So überschrieb der barocke Dichter Andreas Gryphius eines seiner bekannten Gedichte über die Schrecken des 30-jährigen Krieges. 

Nach fast hundert Jahren "Friedhofsruhe" hatte es in Deutschland und Europa wieder zu gären begonnen. Die Welt sollte neu aufgeteilt werden! 

War dies nun ein "Religions- bzw. Konfessionskrieg" um den rechten Glauben? 

Oder ging es vielmehr um die religiös verbrämten Interessen der Großmächte, die sich ihren "gerechten" Anteil am damals bekannten Teil der Welt sichern wollten? 

Der Journalist und Schriftsteller Bernt Engelmann gibt darauf eine verblüffende und ungewöhnliche Antwort (die im folgenden auszugsweise wiedergegeben werden soll): 

"Man muss ihn sich als einen mörderischen Kampf zwischen Gangster-syndikaten vorstellen, der von korrupten Politikern und miteinander um ein unerhört einträgliches Monopol ringenden multinationalen Großkonzernen geschürt, mitgelenkt und nach Kräften ausgenutzt wird.

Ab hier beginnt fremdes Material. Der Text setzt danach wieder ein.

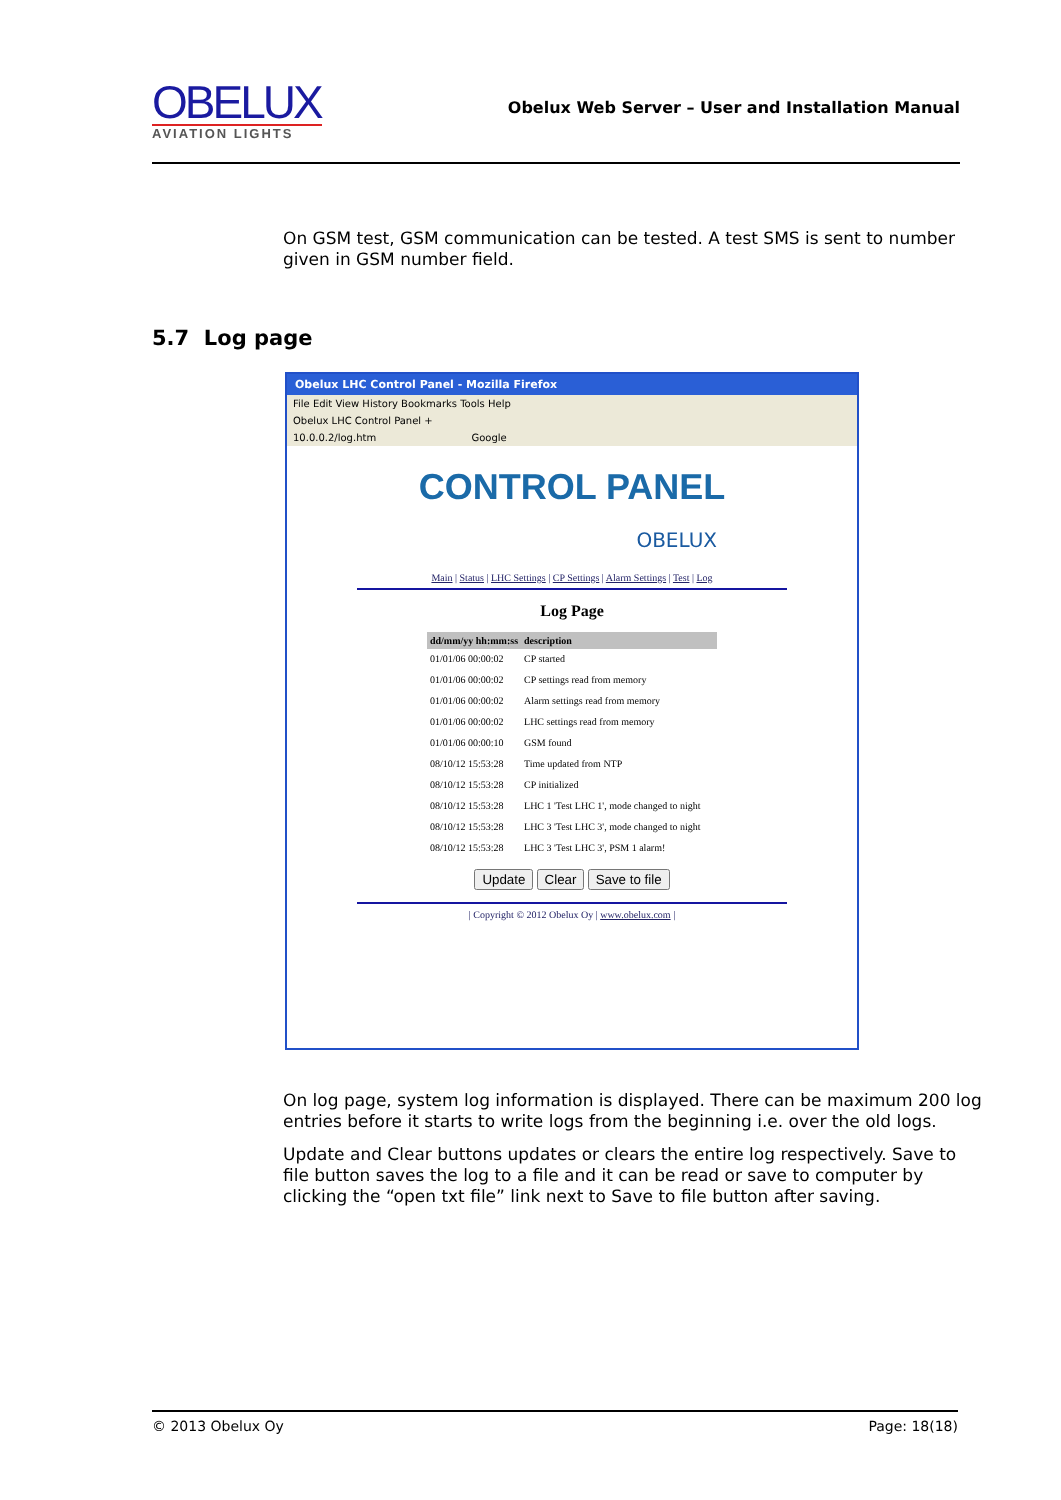OBELUX
AVIATION LIGHTS
Obelux Web Server – User and Installation Manual
On GSM test, GSM communication can be tested. A test SMS is sent to number given in GSM number field.
5.7 Log page
Obelux LHC Control Panel - Mozilla Firefox
File Edit View History Bookmarks Tools Help
Obelux LHC Control Panel +
10.0.0.2/log.htm Google
CONTROL PANEL
OBELUX
Main | Status | LHC Settings | CP Settings | Alarm Settings | Test | Log
Log Page
| dd/mm/yy hh:mm:ss | description |
| --- | --- |
| 01/01/06 00:00:02 | CP started |
| 01/01/06 00:00:02 | CP settings read from memory |
| 01/01/06 00:00:02 | Alarm settings read from memory |
| 01/01/06 00:00:02 | LHC settings read from memory |
| 01/01/06 00:00:10 | GSM found |
| 08/10/12 15:53:28 | Time updated from NTP |
| 08/10/12 15:53:28 | CP initialized |
| 08/10/12 15:53:28 | LHC 1 'Test LHC 1', mode changed to night |
| 08/10/12 15:53:28 | LHC 3 'Test LHC 3', mode changed to night |
| 08/10/12 15:53:28 | LHC 3 'Test LHC 3', PSM 1 alarm! |
Update Clear Save to file
| Copyright © 2012 Obelux Oy | www.obelux.com |
On log page, system log information is displayed. There can be maximum 200 log entries before it starts to write logs from the beginning i.e. over the old logs.
Update and Clear buttons updates or clears the entire log respectively. Save to file button saves the log to a file and it can be read or save to computer by clicking the “open txt file” link next to Save to file button after saving.
© 2013 Obelux Oy Page: 18(18)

Im Vordergrund stehen die nackten Machtinteressen der sich befehdenden angsterbosse, die ihre Revolvermänner aus der Unterwelt eines ganzen Kontinents rekrutieren.

In wechselnden Bündnissen, mal mit-, mal gegeneinander, ... machen sie sich gegenseitig ihre Domänen streitig ... Und der Schauplatz des wilden, rücksichtslosen Kampfes ist, sagen wir, eine Weltstadt, in der viele Millionen Menschen leben.

Stellen wir uns also diese...Großstadt samt ihrer Umgebung vor, wie sie zunächst - es ist ja noch nicht viel passiert - ihr Alltagsleben in gewohnter Weise fortsetzt... 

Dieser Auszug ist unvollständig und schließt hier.